The number of cases has risen sharply “in Germany, Austria, Denmark, Sweden and the Netherlands,” Belgian daily Le Soir noted. Four people died in Denmark and one in the Netherlands.

Why is this happening?

Parrot fever is an infectious disease caused by bacteria called Chlamydia psittaciThis is stated in a document by the National Institute of Research and Security (INRS).

The bacterium has been “found in more than 460 bird species worldwide,” including parrots, parrots, and backyard birds such as ducks and even pigeons. It is most often found in bird droppings or secretions. Infected animals, which are relatively common in France, represent “the main sources of infection in humans,” INRS said.

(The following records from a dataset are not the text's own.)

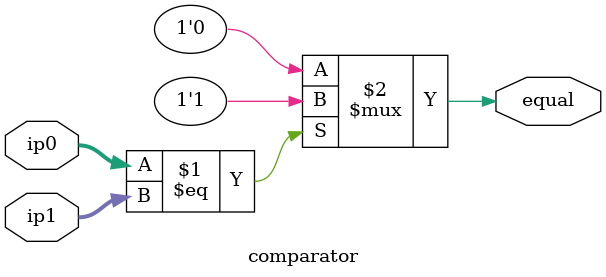
<source format=v>
module comparator(ip0, ip1, equal); 

	output equal;
	
	input  [15:0] ip0, ip1;
	
	assign equal = (ip0 == ip1) ? 1'b1 : 1'b0;
endmodule
</source>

How is it transmitted to humans?

Most human cases involve workers in the poultry sector, who have a greater propensity to come into contact with the bacteria than the rest of the population. In France, the disease is most often detected in regions with high populations of farmed birds, such as the west and southwest of the country.

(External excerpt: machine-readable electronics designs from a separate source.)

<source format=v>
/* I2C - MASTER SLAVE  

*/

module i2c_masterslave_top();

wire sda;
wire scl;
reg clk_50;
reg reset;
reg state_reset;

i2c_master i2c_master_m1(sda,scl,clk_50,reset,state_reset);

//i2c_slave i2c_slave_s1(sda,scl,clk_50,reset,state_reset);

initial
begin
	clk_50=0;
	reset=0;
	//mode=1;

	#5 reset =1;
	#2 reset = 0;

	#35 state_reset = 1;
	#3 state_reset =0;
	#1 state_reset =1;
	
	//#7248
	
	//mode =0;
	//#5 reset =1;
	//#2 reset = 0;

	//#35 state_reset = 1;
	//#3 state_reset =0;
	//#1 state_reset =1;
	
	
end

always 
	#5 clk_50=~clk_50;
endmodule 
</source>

Infection occurs “most often through inhalation of infectious dust contaminated with bird droppings: through contact with an infected bird, its feathers or tissues,” the INRS clarifies. However, the prospect of a human epidemic remains unlikely, since “human-to-human transmission of the virus has been observed very rarely,” the institute assures. There have also been no cases caused by consumption of animal products (meat or eggs).

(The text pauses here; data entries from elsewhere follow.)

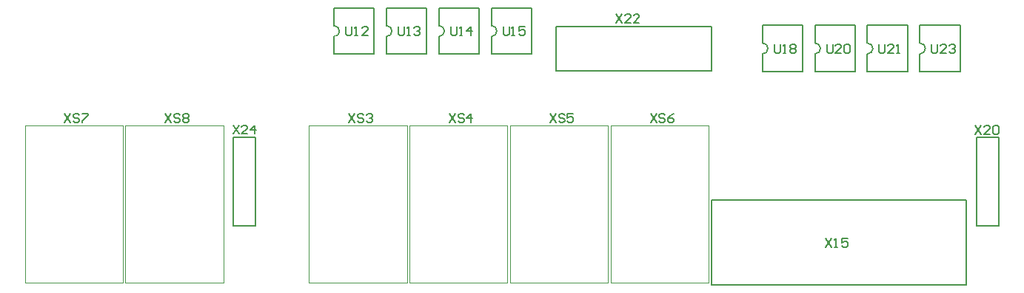
<source format=gto>
G04 Layer_Color=65535*
%FSLAX42Y42*%
%MOMM*%
G71*
G01*
G75*
%ADD30C,0.20*%
%ADD31C,0.10*%
D30*
X2224Y41D02*
G03*
X2224Y168I0J63D01*
G01*
X2824Y42D02*
G03*
X2824Y169I0J63D01*
G01*
X3424Y42D02*
G03*
X3424Y169I0J63D01*
G01*
X4024Y42D02*
G03*
X4024Y169I0J63D01*
G01*
X7124Y-158D02*
G03*
X7124Y-31I0J63D01*
G01*
X7724Y-158D02*
G03*
X7724Y-31I0J63D01*
G01*
X8324Y-158D02*
G03*
X8324Y-31I0J63D01*
G01*
X8924Y-158D02*
G03*
X8924Y-31I0J63D01*
G01*
X2224Y370D02*
X2685D01*
X2224Y-160D02*
X2685D01*
Y370D01*
X2224Y168D02*
Y370D01*
Y-160D02*
Y41D01*
X2824Y370D02*
X3285D01*
X2824Y-160D02*
X3285D01*
Y370D01*
X2824Y169D02*
Y370D01*
Y-160D02*
Y42D01*
X3424Y370D02*
X3885D01*
X3424Y-160D02*
X3885D01*
Y370D01*
X3424D02*
X3424Y169D01*
X3424Y-160D02*
X3424Y42D01*
X4024Y370D02*
X4485D01*
X4024Y-160D02*
X4485D01*
Y370D01*
X4024Y169D02*
X4024Y370D01*
X4024Y-160D02*
X4024Y42D01*
X7124Y170D02*
X7585Y170D01*
X7124Y-360D02*
X7585Y-360D01*
Y170D01*
X7124Y-31D02*
Y170D01*
Y-360D02*
Y-158D01*
X7724Y170D02*
X8185Y170D01*
X7724Y-360D02*
X8185Y-360D01*
Y170D01*
X7724Y-31D02*
Y170D01*
Y-360D02*
Y-158D01*
X8324Y170D02*
X8785D01*
X8324Y-360D02*
X8785Y-360D01*
Y170D01*
X8324Y-31D02*
X8324Y170D01*
X8324Y-360D02*
Y-158D01*
X8924Y170D02*
X9385D01*
X8924Y-360D02*
X9385D01*
Y170D01*
X8924D02*
X8924Y-31D01*
X8924Y-360D02*
X8924Y-158D01*
X6539Y-354D02*
Y153D01*
X4761Y154D02*
X6539D01*
X4761Y-354D02*
Y153D01*
Y-354D02*
X6539D01*
X9455Y-2810D02*
Y-1830D01*
X6545D02*
X9455D01*
X6545Y-2810D02*
Y-1830D01*
Y-2810D02*
X9455D01*
X9573Y-2127D02*
X9827D01*
X9573D02*
Y-1111D01*
X9827Y-2127D02*
Y-1111D01*
X9573D02*
X9827D01*
X1073Y-2127D02*
X1327D01*
X1073D02*
Y-1111D01*
X1327Y-2127D02*
Y-1111D01*
X1073D02*
X1327D01*
X5450Y300D02*
X5517Y200D01*
Y300D02*
X5450Y200D01*
X5617D02*
X5550D01*
X5617Y267D01*
Y283D01*
X5600Y300D01*
X5567D01*
X5550Y283D01*
X5717Y200D02*
X5650D01*
X5717Y267D01*
Y283D01*
X5700Y300D01*
X5667D01*
X5650Y283D01*
X1070Y-975D02*
X1137Y-1075D01*
Y-975D02*
X1070Y-1075D01*
X1237D02*
X1170D01*
X1237Y-1008D01*
Y-992D01*
X1220Y-975D01*
X1187D01*
X1170Y-992D01*
X1320Y-1075D02*
Y-975D01*
X1270Y-1025D01*
X1337D01*
X9557Y-978D02*
X9624Y-1077D01*
Y-978D02*
X9557Y-1077D01*
X9724D02*
X9657D01*
X9724Y-1011D01*
Y-994D01*
X9707Y-978D01*
X9674D01*
X9657Y-994D01*
X9757D02*
X9774Y-978D01*
X9807D01*
X9824Y-994D01*
Y-1061D01*
X9807Y-1077D01*
X9774D01*
X9757Y-1061D01*
Y-994D01*
X2360Y155D02*
Y72D01*
X2377Y55D01*
X2410D01*
X2427Y72D01*
Y155D01*
X2460Y55D02*
X2493D01*
X2477D01*
Y155D01*
X2460Y138D01*
X2610Y55D02*
X2543D01*
X2610Y122D01*
Y138D01*
X2593Y155D01*
X2560D01*
X2543Y138D01*
X2960Y155D02*
Y72D01*
X2977Y55D01*
X3010D01*
X3027Y72D01*
Y155D01*
X3060Y55D02*
X3093D01*
X3077D01*
Y155D01*
X3060Y138D01*
X3143D02*
X3160Y155D01*
X3193D01*
X3210Y138D01*
Y122D01*
X3193Y105D01*
X3177D01*
X3193D01*
X3210Y88D01*
Y72D01*
X3193Y55D01*
X3160D01*
X3143Y72D01*
X3560Y155D02*
Y72D01*
X3577Y55D01*
X3610D01*
X3627Y72D01*
Y155D01*
X3660Y55D02*
X3693D01*
X3677D01*
Y155D01*
X3660Y138D01*
X3793Y55D02*
Y155D01*
X3743Y105D01*
X3810D01*
X4160Y155D02*
Y72D01*
X4177Y55D01*
X4210D01*
X4227Y72D01*
Y155D01*
X4260Y55D02*
X4293D01*
X4277D01*
Y155D01*
X4260Y138D01*
X4410Y155D02*
X4343D01*
Y105D01*
X4377Y122D01*
X4393D01*
X4410Y105D01*
Y72D01*
X4393Y55D01*
X4360D01*
X4343Y72D01*
X7260Y-45D02*
Y-128D01*
X7277Y-145D01*
X7310D01*
X7327Y-128D01*
Y-45D01*
X7360Y-145D02*
X7393D01*
X7377D01*
Y-45D01*
X7360Y-62D01*
X7443D02*
X7460Y-45D01*
X7493D01*
X7510Y-62D01*
Y-78D01*
X7493Y-95D01*
X7510Y-112D01*
Y-128D01*
X7493Y-145D01*
X7460D01*
X7443Y-128D01*
Y-112D01*
X7460Y-95D01*
X7443Y-78D01*
Y-62D01*
X7460Y-95D02*
X7493D01*
X7860Y-45D02*
Y-128D01*
X7877Y-145D01*
X7910D01*
X7927Y-128D01*
Y-45D01*
X8027Y-145D02*
X7960D01*
X8027Y-78D01*
Y-62D01*
X8010Y-45D01*
X7977D01*
X7960Y-62D01*
X8060D02*
X8077Y-45D01*
X8110D01*
X8127Y-62D01*
Y-128D01*
X8110Y-145D01*
X8077D01*
X8060Y-128D01*
Y-62D01*
X8460Y-45D02*
Y-128D01*
X8477Y-145D01*
X8510D01*
X8527Y-128D01*
Y-45D01*
X8627Y-145D02*
X8560D01*
X8627Y-78D01*
Y-62D01*
X8610Y-45D01*
X8577D01*
X8560Y-62D01*
X8660Y-145D02*
X8693D01*
X8677D01*
Y-45D01*
X8660Y-62D01*
X9060Y-45D02*
Y-128D01*
X9077Y-145D01*
X9110D01*
X9127Y-128D01*
Y-45D01*
X9227Y-145D02*
X9160D01*
X9227Y-78D01*
Y-62D01*
X9210Y-45D01*
X9177D01*
X9160Y-62D01*
X9260D02*
X9277Y-45D01*
X9310D01*
X9327Y-62D01*
Y-78D01*
X9310Y-95D01*
X9293D01*
X9310D01*
X9327Y-112D01*
Y-128D01*
X9310Y-145D01*
X9277D01*
X9260Y-128D01*
X7850Y-2275D02*
X7917Y-2375D01*
Y-2275D02*
X7850Y-2375D01*
X7950D02*
X7983D01*
X7967D01*
Y-2275D01*
X7950Y-2292D01*
X8100Y-2275D02*
X8033D01*
Y-2325D01*
X8067Y-2308D01*
X8083D01*
X8100Y-2325D01*
Y-2358D01*
X8083Y-2375D01*
X8050D01*
X8033Y-2358D01*
X2396Y-844D02*
X2463Y-944D01*
Y-844D02*
X2396Y-944D01*
X2563Y-861D02*
X2546Y-844D01*
X2513D01*
X2496Y-861D01*
Y-878D01*
X2513Y-894D01*
X2546D01*
X2563Y-911D01*
Y-928D01*
X2546Y-944D01*
X2513D01*
X2496Y-928D01*
X2596Y-861D02*
X2613Y-844D01*
X2646D01*
X2663Y-861D01*
Y-878D01*
X2646Y-894D01*
X2629D01*
X2646D01*
X2663Y-911D01*
Y-928D01*
X2646Y-944D01*
X2613D01*
X2596Y-928D01*
X3544Y-844D02*
X3611Y-944D01*
Y-844D02*
X3544Y-944D01*
X3711Y-861D02*
X3694Y-844D01*
X3661D01*
X3644Y-861D01*
Y-878D01*
X3661Y-894D01*
X3694D01*
X3711Y-911D01*
Y-928D01*
X3694Y-944D01*
X3661D01*
X3644Y-928D01*
X3794Y-944D02*
Y-844D01*
X3744Y-894D01*
X3811D01*
X4695Y-844D02*
X4762Y-944D01*
Y-844D02*
X4695Y-944D01*
X4862Y-861D02*
X4845Y-844D01*
X4812D01*
X4795Y-861D01*
Y-878D01*
X4812Y-894D01*
X4845D01*
X4862Y-911D01*
Y-928D01*
X4845Y-944D01*
X4812D01*
X4795Y-928D01*
X4961Y-844D02*
X4895D01*
Y-894D01*
X4928Y-878D01*
X4945D01*
X4961Y-894D01*
Y-928D01*
X4945Y-944D01*
X4911D01*
X4895Y-928D01*
X5846Y-844D02*
X5912Y-944D01*
Y-844D02*
X5846Y-944D01*
X6012Y-861D02*
X5995Y-844D01*
X5962D01*
X5945Y-861D01*
Y-878D01*
X5962Y-894D01*
X5995D01*
X6012Y-911D01*
Y-928D01*
X5995Y-944D01*
X5962D01*
X5945Y-928D01*
X6112Y-844D02*
X6079Y-861D01*
X6045Y-894D01*
Y-928D01*
X6062Y-944D01*
X6095D01*
X6112Y-928D01*
Y-911D01*
X6095Y-894D01*
X6045D01*
X-855Y-843D02*
X-788Y-943D01*
Y-843D02*
X-855Y-943D01*
X-688Y-860D02*
X-705Y-843D01*
X-738D01*
X-755Y-860D01*
Y-877D01*
X-738Y-893D01*
X-705D01*
X-688Y-910D01*
Y-927D01*
X-705Y-943D01*
X-738D01*
X-755Y-927D01*
X-655Y-843D02*
X-588D01*
Y-860D01*
X-655Y-927D01*
Y-943D01*
X296Y-843D02*
X363Y-943D01*
Y-843D02*
X296Y-943D01*
X462Y-860D02*
X446Y-843D01*
X413D01*
X396Y-860D01*
Y-877D01*
X413Y-893D01*
X446D01*
X462Y-910D01*
Y-927D01*
X446Y-943D01*
X413D01*
X396Y-927D01*
X496Y-860D02*
X512Y-843D01*
X546D01*
X562Y-860D01*
Y-877D01*
X546Y-893D01*
X562Y-910D01*
Y-927D01*
X546Y-943D01*
X512D01*
X496Y-927D01*
Y-910D01*
X512Y-893D01*
X496Y-877D01*
Y-860D01*
X512Y-893D02*
X546D01*
D31*
X-160Y-974D02*
X960D01*
Y-2783D02*
Y-974D01*
X-160Y-2783D02*
Y-974D01*
Y-2783D02*
X960D01*
X-1310D02*
X-190D01*
X-1310D02*
Y-974D01*
X-190Y-2783D02*
Y-974D01*
X-1310D02*
X-190D01*
X5390D02*
X6510D01*
Y-2783D02*
Y-974D01*
X5390Y-2783D02*
Y-974D01*
Y-2783D02*
X6510D01*
X4240D02*
X5360D01*
X4240D02*
Y-974D01*
X5360Y-2783D02*
Y-974D01*
X4240D02*
X5360D01*
X3090D02*
X4210D01*
Y-2783D02*
Y-974D01*
X3090Y-2783D02*
Y-974D01*
Y-2783D02*
X4210D01*
X1940D02*
X3060D01*
X1940D02*
Y-974D01*
X3060Y-2783D02*
Y-974D01*
X1940D02*
X3060D01*
M02*

</source>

What are the symptoms of the disease?

When transmitted to humans, psittacosis has an incubation period of 5 to 19 days. Most often, the disease manifests itself in the form of “atypical pneumonia, manifested by a flu-like syndrome, most often with fever,” the INRS insists. In almost all cases, it can cause headaches, chills, muscle pain, or even a cough.

In about a third of cases, this may be accompanied by digestive complications with diarrhea. Cases of respiratory distress and neurological or cardiac complications have also been reported, although much less frequently. The disease can be fatal in humans if left untreated (10–20% of cases), but this percentage is less than 1% if the patient is treated.